WHAT IS BEING ASKED
Repeat the part of the Badami travel text starting at "At first Badami" and ending at "within these caves.", without changing a word.

[Begin TEXT SECTION]

Since I'd studied Karnataka history during my high school, Badami held certain recall and significance as the kingdom of Chalukyas once flourished here (540-757AD) and it remains a site of historical significance to this day. But somehow it was never on my travel radar despite five trips to Hampi beforehand. But all that changed on my last trip to Hampi when we decided to explore Badami, a small historical town just like Hampi, famous for its rock cut cave temples and other structural temples.

How to get to Badami from Bangalore

To go to Badami, you can either drive, take an outstation or for the cheapest option, take a local state bus from the Hospet KSRTC bus terminal in Bangalore. It's about a 3 hour journey, costs around INR 200 and the roads are mostly drive friendly.

You can also bundle Badami with your Hampi trip as they're just a couple of hours apart.

What to see in Badami

The cave temples of Badami

At first Badami failed to impress. However, as we made our way to the rock cave temples Badami is famous for, the trip seemed already worth it. The caves loom large in the front, and climbing up a few steps would take you to the entrance of the temples carved out completely within these caves.

[End TEXT SECTION]
[Begin DATASET ENTRIES]

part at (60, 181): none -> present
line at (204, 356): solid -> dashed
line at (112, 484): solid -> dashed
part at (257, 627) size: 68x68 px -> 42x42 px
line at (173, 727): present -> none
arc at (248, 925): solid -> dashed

[End DATASET ENTRIES]
[Begin DATASET ENTRIES]

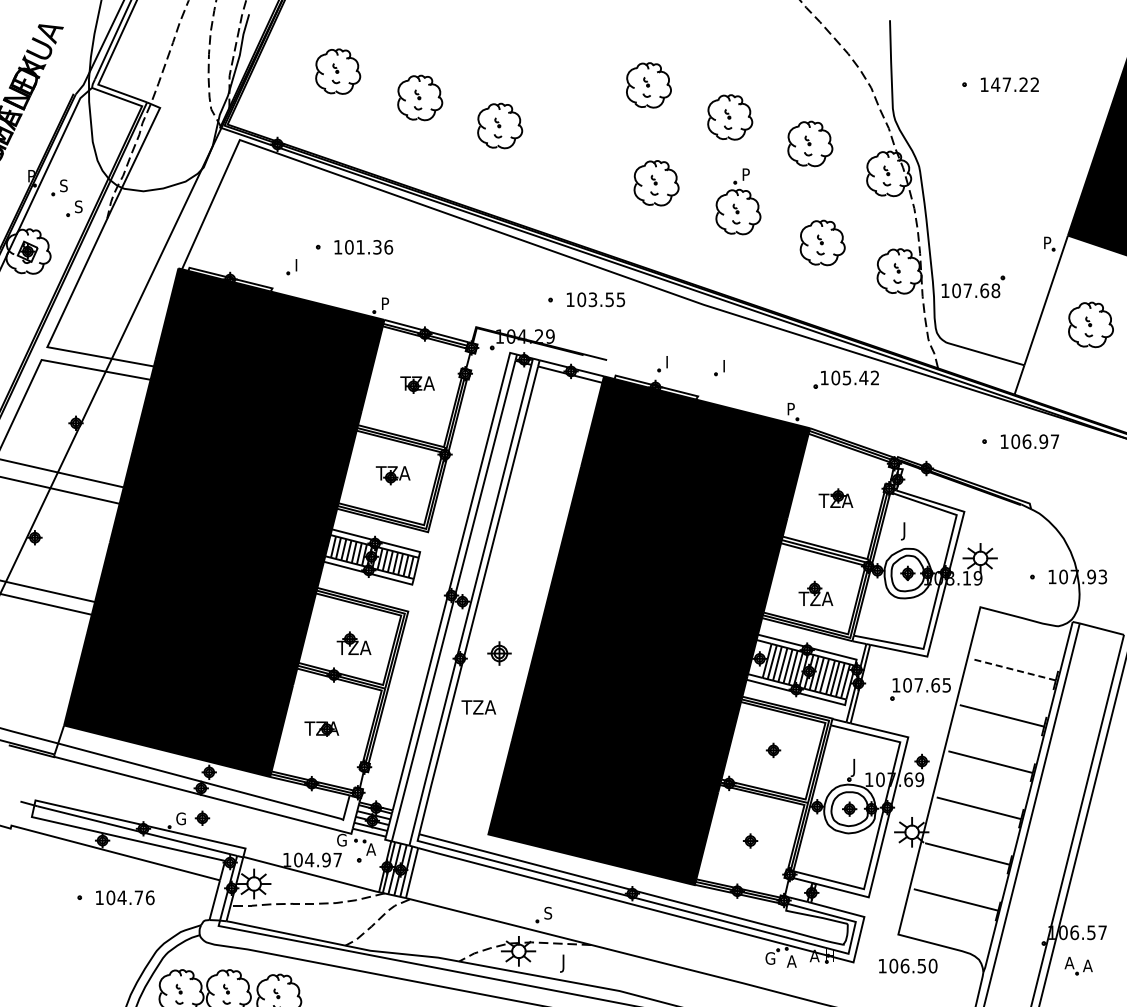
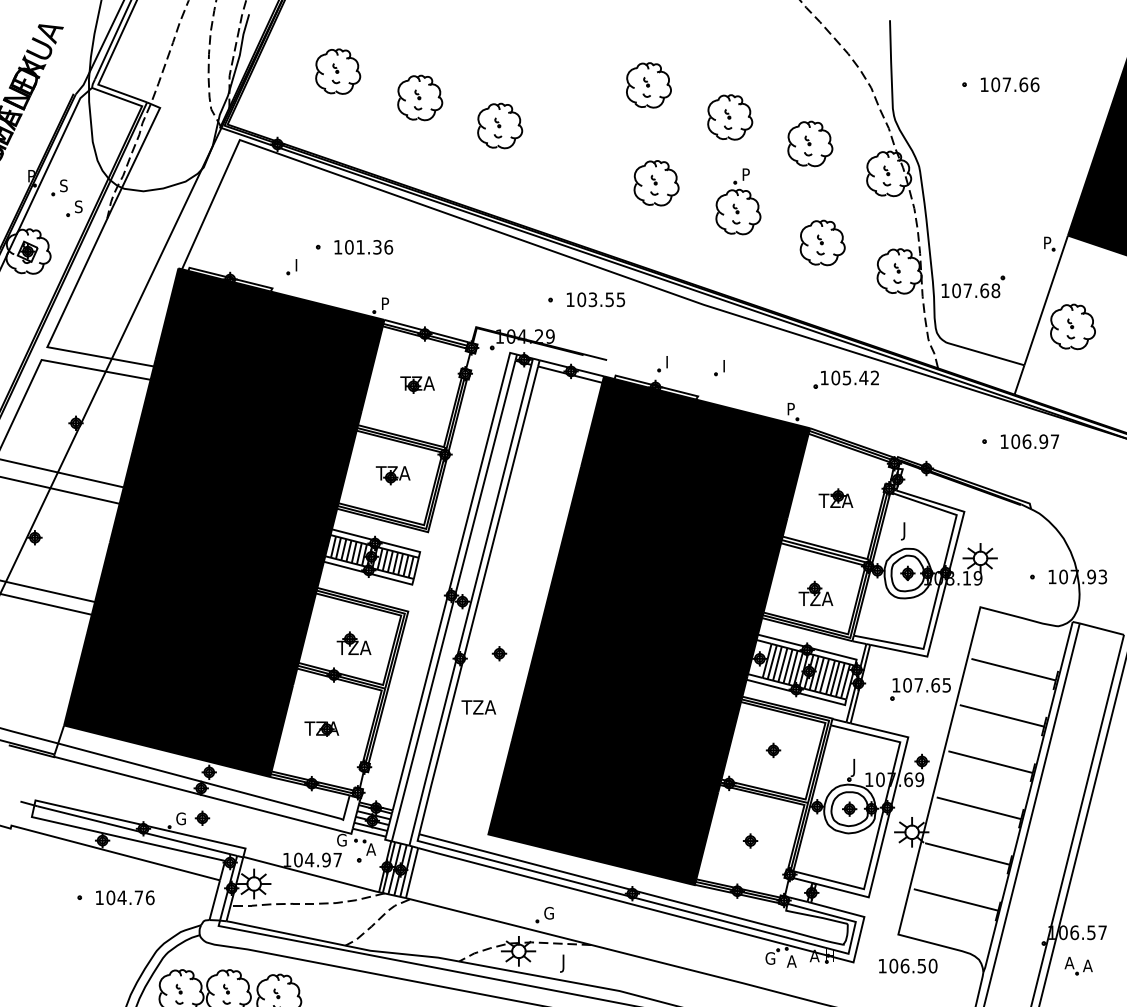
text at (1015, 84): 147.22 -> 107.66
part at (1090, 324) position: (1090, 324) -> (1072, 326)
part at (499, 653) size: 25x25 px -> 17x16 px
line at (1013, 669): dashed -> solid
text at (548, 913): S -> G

[End DATASET ENTRIES]
[Begin DATASET ENTRIES]

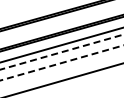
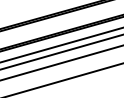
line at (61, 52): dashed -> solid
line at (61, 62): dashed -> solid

[End DATASET ENTRIES]

ANSWER IN FULL
At first Badami failed to impress. However, as we made our way to the rock cave temples Badami is famous for, the trip seemed already worth it. The caves loom large in the front, and climbing up a few steps would take you to the entrance of the temples carved out completely within these caves.